Work instructions
Restate each of the lines below word for word and drop every picture.

Data records
== Segment start ==
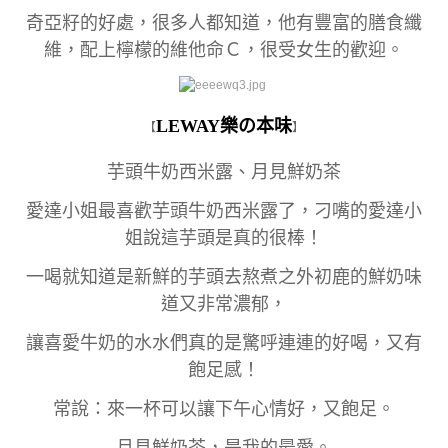
奇亞籽的好處，很多人都知道，他有豐富的膳食纖
維，配上檸檬的維他命Ｃ，很受女生的歡迎。
LEWAY樂の本味
【
】
芋頭牛奶西米露、月見鮮奶茶
愛達小姐最喜歡芋頭牛奶西米露了，刁嘴的愛達小
姐說這芋頭是真的很棒！
一喝就知道是新鮮的芋頭去熬煮之外初鹿的鮮奶味
道又非常濃郁，
讓喜愛牛奶的水水們真的是驚呼連連的好喝，又有
飽足感！
常說：來一杯可以讓下午心情好，又飽足。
== Segment end ==
Exercise answer
奇亞籽的好處，很多人都知道，他有豐富的膳食纖
維，配上檸檬的維他命Ｃ，很受女生的歡迎。
LEWAY樂の本味
【
】
芋頭牛奶西米露、月見鮮奶茶
愛達小姐最喜歡芋頭牛奶西米露了，刁嘴的愛達小
姐說這芋頭是真的很棒！
一喝就知道是新鮮的芋頭去熬煮之外初鹿的鮮奶味
道又非常濃郁，
讓喜愛牛奶的水水們真的是驚呼連連的好喝，又有
飽足感！
常說：來一杯可以讓下午心情好，又飽足。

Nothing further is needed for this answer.